Думала Варвара тяжело, медленно, словно перекатывала камни, будто каждый вопрос давался ей ценой неимоверных усилий. Мысли вязли в этой глине, не хотели складываться в цельную картину.
Вокруг всё было отцовским. Каждая доска в доме, он её ладил, подгонял, шкурил до гладкости. Каждая банка с прошлогодними травами — он её подписывал корявым почерком: «зверобой 23 г», «тысячелистник, сухой». Каждая половица, каждый гвоздь в сарае, который он забил криво, но на совесть, так, что теперь не выдернешь. Даже воздух в доме пах им: полынью, дёгтем, старым табаком, который он бывало закручивал в самокрутки. Этот запах преследовал её повсюду. Варвара не могла вздохнуть без того, чтобы не вспомнить его голос, его руки, его взгляд.

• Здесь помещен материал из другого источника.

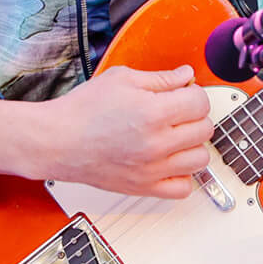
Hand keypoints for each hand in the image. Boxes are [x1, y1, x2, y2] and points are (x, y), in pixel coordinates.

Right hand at [0, 65, 213, 198]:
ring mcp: (152, 169)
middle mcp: (156, 143)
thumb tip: (186, 75)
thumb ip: (160, 78)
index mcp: (153, 112)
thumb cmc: (83, 109)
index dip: (193, 92)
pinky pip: (182, 189)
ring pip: (200, 159)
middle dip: (194, 115)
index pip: (200, 102)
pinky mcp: (144, 187)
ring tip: (175, 136)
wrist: (57, 140)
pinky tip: (169, 161)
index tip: (183, 92)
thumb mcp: (122, 79)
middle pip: (205, 129)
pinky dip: (182, 175)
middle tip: (178, 111)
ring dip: (192, 145)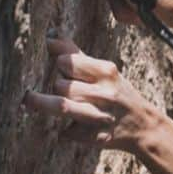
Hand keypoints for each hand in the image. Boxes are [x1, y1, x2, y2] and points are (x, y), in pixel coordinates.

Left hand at [23, 35, 162, 154]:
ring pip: (60, 106)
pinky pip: (67, 133)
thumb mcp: (103, 71)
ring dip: (43, 104)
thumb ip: (74, 54)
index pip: (65, 62)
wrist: (144, 127)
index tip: (61, 68)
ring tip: (28, 101)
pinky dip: (66, 131)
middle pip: (61, 85)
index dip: (60, 64)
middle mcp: (105, 93)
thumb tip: (49, 35)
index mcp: (106, 72)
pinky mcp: (97, 138)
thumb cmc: (118, 94)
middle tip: (66, 91)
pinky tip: (74, 128)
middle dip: (58, 87)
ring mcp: (101, 117)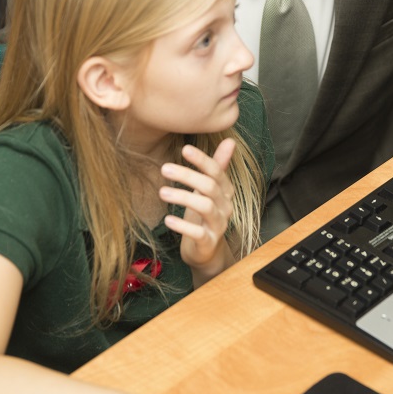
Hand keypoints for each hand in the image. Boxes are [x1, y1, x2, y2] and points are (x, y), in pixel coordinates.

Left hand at [160, 140, 236, 284]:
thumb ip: (218, 167)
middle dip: (187, 175)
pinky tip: (167, 219)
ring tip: (162, 192)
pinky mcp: (209, 243)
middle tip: (164, 168)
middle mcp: (225, 207)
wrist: (207, 252)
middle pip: (210, 186)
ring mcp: (219, 225)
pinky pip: (198, 233)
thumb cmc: (205, 216)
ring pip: (205, 207)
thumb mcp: (209, 190)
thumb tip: (230, 141)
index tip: (184, 149)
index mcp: (225, 191)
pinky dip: (183, 226)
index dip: (202, 159)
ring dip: (183, 197)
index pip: (217, 171)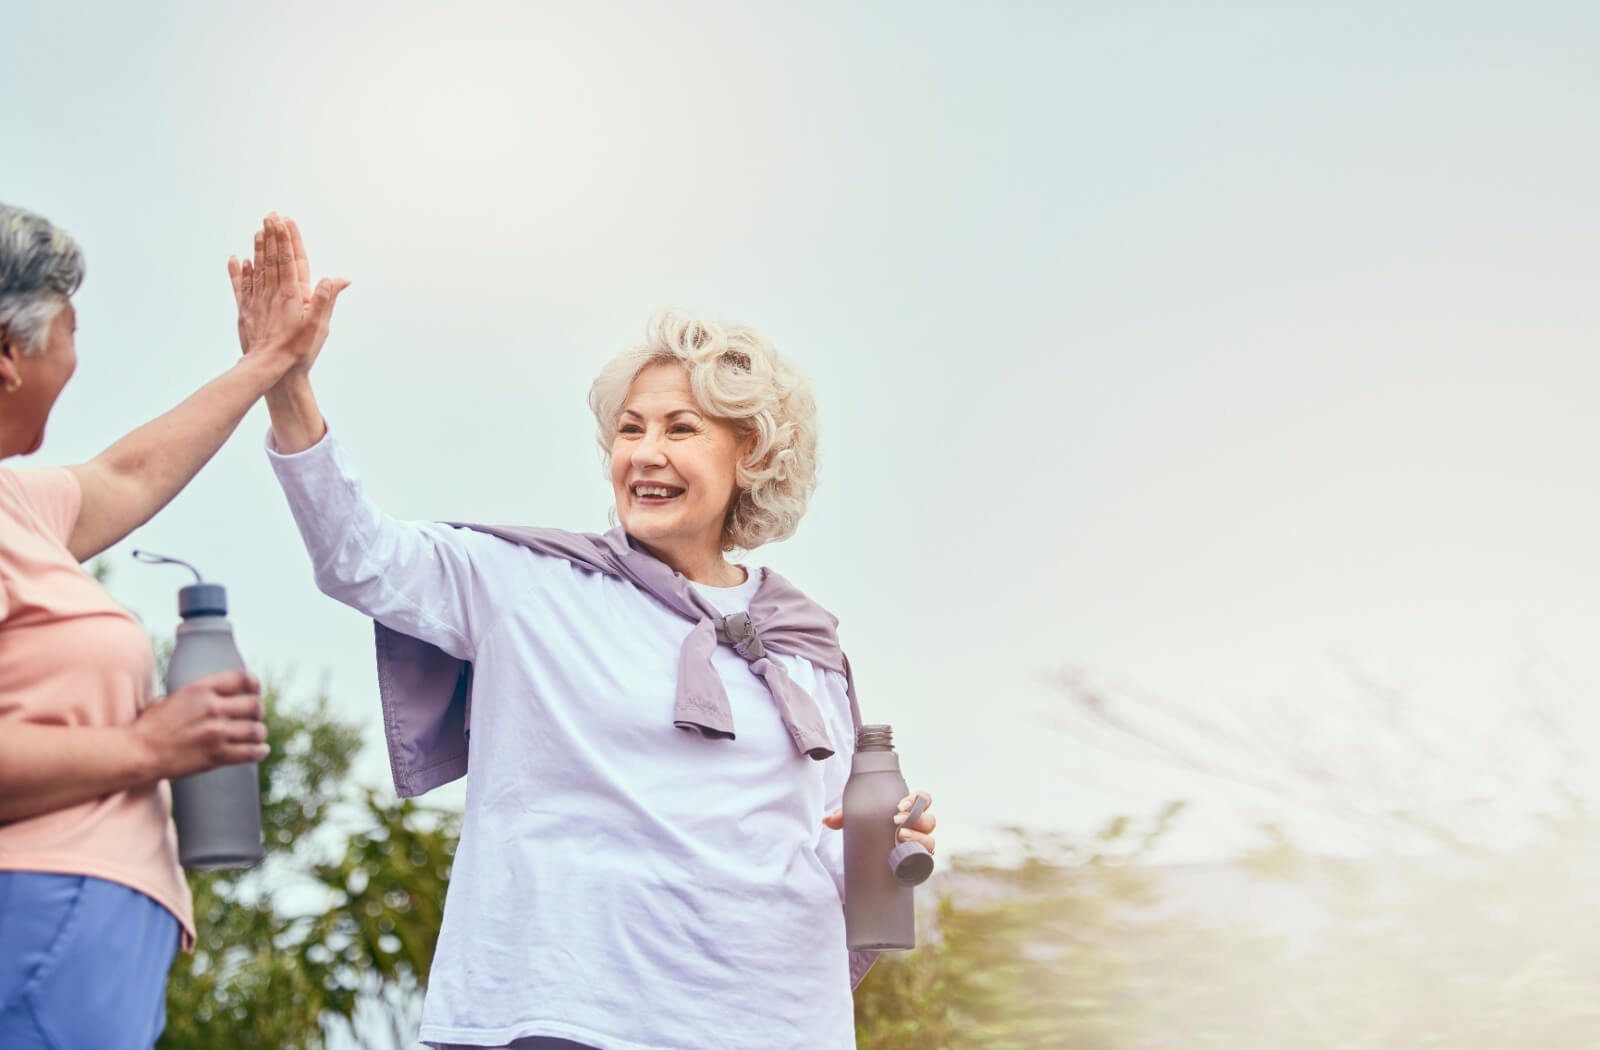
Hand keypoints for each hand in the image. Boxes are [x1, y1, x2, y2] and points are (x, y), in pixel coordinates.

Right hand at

На третий день она полезла в шкаф за чистым полотенцем и наткнулась на отцовский тулуп. Тот, в котором он ходил в лес по грибы. Засаленный на рукавах, с продранной подкладкой, но он будто хранил в себе частицу его тепла.
Она замерла, чувствуя, как внутри что‑то дрогнуло. Потом сама не знала зачем взяла тулуп, поднесла к лицу, глубоко вдохнула, и вдруг поняла, что сейчас заорёт.
Не заплачет, нет, плакать она уже пробовала, на второй день, и слёзы были какие‑то пустые, пресные, не приносили облегчения. Сейчас внутри поднялось что‑то другое: тёмное, горячее, как лава. Она чувствовала, как оно поднимается от живота к горлу, тяжёлое, неудержимое, готовое вырваться наружу криком. Прямо в этот тулуп, в его засаленный воротник.
Но не заорала. Сжала зубы до хруста, что заныли челюсти. Грубо свернула тулуп, будто наказывала его за то, что он напомнил о потере. Засунула обратно в шкаф и захлопнула дверцу с глухим стуком.
— Нельзя, — сказала она вслух, голос сел, будто она и правда кричала, будто уже выпустила этот крик, но он остался внутри, застрял где‑то в груди. — Если начну, не остановлюсь.
Она постояла минуту, прижимая лоб к холодной дверце шкафа, потом выпрямилась, вытерла и без того сухое лицо и пошла мыть полы. Движения были резкими, почти агрессивными.
Работа. Работа лечит. Отец так говорил. И Варвара ухватилась за эти слова, как за спасительную нить, за последнюю опору в мире, который вдруг стал чужим и враждебным. Она терла доски, смывала пыль, вытирала углы, стараясь забыться хотя бы на мгновение.
*****
На десятый день после похорон пришла тётя Зина.
Тётя Зина не была родной тётей, двоюродной, из дальней родни, которая вечно лезла с советами просто потому, что больше некому было их давать. Баба крепкая, ширококостная, с зычным голосом, напоминающим гудок паровоза. А ещё с ногами, которые, как она сама любила повторять, «болят к погоде» — верный признак приближающегося ненастья.
Она вошла без стука, даже не потрудившись разуться, прямо в грязных сапогах, оставляющих тёмные следы на половицах, прошлёпала на кухню. Тяжело опустилась на табуретку, крякнула, поправляя сбившийся на голове платок, и окинула взглядом помещение: неприбранный стол, чашки с остывшим чаем, пыль на подоконнике.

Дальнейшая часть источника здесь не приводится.